Désireux de contribuer par tous les moyens à la croissance d'une conscience éthique et civique, il a sauvé la tradition régionale, si efficace pour façonner le profil du créole au cours du XIXe siècle cubain. Avec son autorité et son prestige bien mérités, sa personnalité s’est projetée comme l'axe d'articulation du Groupe Minorista.
Au-delà des déjeuners habituels du samedi dans l'hôtel Lafayette, le groupe de jeunes intellectuels de l'époque, fidèle au programme conçu par Rubén Martínez Villena, a canalisé les échanges avec leurs pairs d'autres pays de notre Amérique, également engagés dans la transformation de la culture et la formulation d'une pensée politique anti-impérialiste et anti-oligarchique, de réaffirmation nationale et de justice sociale.
Le radicalisme des Minoristas n'a pas échappé à la vigilance de Gerardo Machado, déjà acculé par l'opposition croissante à son projet d'extension des pouvoirs, impliquant l'Université Populaire José Martí et les membres du groupe Minorista dans une prétendue conspiration communiste. En 1927, au moment de quitter le cabinet d’Emilio Roig, Alejo Carpentier et José Antonio Fernández de Castro sont arrêtés.
Dans toute la République néocoloniale, la nécessaire résistance culturelle a fait de la recherche historique une arme de combat. Certains ont tiré des souvenirs de la guerre de l'oubli. Avec Azúcar y población en las Antillas, Ramiro Guerra a révélé, dans la mise en place de l'économie de plantation, la clé du dramatique héritage colonial pesant encore sur nos nations par le poids sous-développant de ses formations structurelles.

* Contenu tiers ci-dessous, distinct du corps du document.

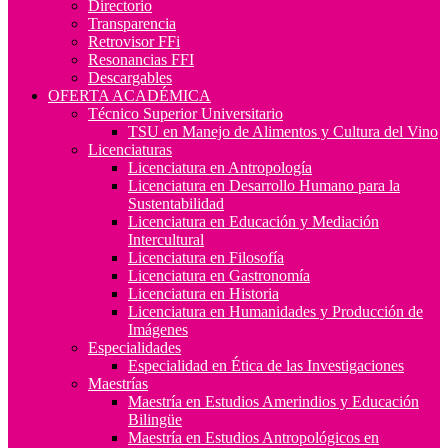
Directorio
Transparencia
Retrovisor FFi
Resonancias FFI
Descargables
OFERTA ACADÉMICA
Técnico Superior Universitario
TSU en Manejo de Alimentos y Cultura del Vino
Licenciaturas
Licenciatura en Antropología
Licenciatura en Desarrollo Humano para la
Sustentabilidad
Licenciatura en Educación y Mediación
Intercultural
Licenciatura en Filosofía
Licenciatura en Gastronomía
Licenciatura en Historia
Licenciatura en Humanidades y Producción de
Imágenes
Especialidades
Especialidad en Ética de las Investigaciones
Maestrías
Maestría en Estudios Amerindios y Educación
Bilingüe
Maestría en Estudios Antropológicos en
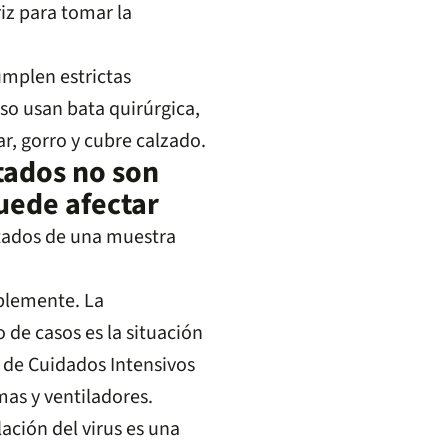
iz para tomar la
umplen estrictas
so usan bata quirúrgica,
r, gorro y cubre calzado.
ctados no son
puede afectar
ablemente. La
de casos es la situación
s de Cuidados Intensivos
mas y ventiladores.
ación del virus es una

Aux nostalgiques de la domination espagnole, réfugiés dans les pages du Diario de la Marina, s'ajoutait la présence insidieuse de nouvelles formes d'annexion qui se manifestaient dans la presse et tentaient de pénétrer dans le domaine de l'éducation. Emilio Roig a consacré les fondements de son travail d'historien à la confrontation de l'annexionnisme galopant. Cuba ne doit pas son indépendance aux Etats-Unis, reste un texte classique conservant pleinement sa force.
Je m'en souviens encore. J'étais alors très jeune. J'étais sur le point de commencer mes études à l'université. Toujours inquiet, il pouvait se manifester en termes explosifs comme il l'a fait à l'occasion de l'indignation des Marines nord-américains contre la statue de José Martí dans le Parque Central.
Lors des nuits silencieuses de la Plaza de la Catedral, sous les portails du Palais Lombillo, il a organisé des cycles de conférences sur l'Histoire de Cuba. Ces entretiens ont éveillé mon intérêt pour connaître les méandres cachés de l'histoire de mon pays. Ainsi, Emilito poursuit inlassablement sa prédication émancipatrice.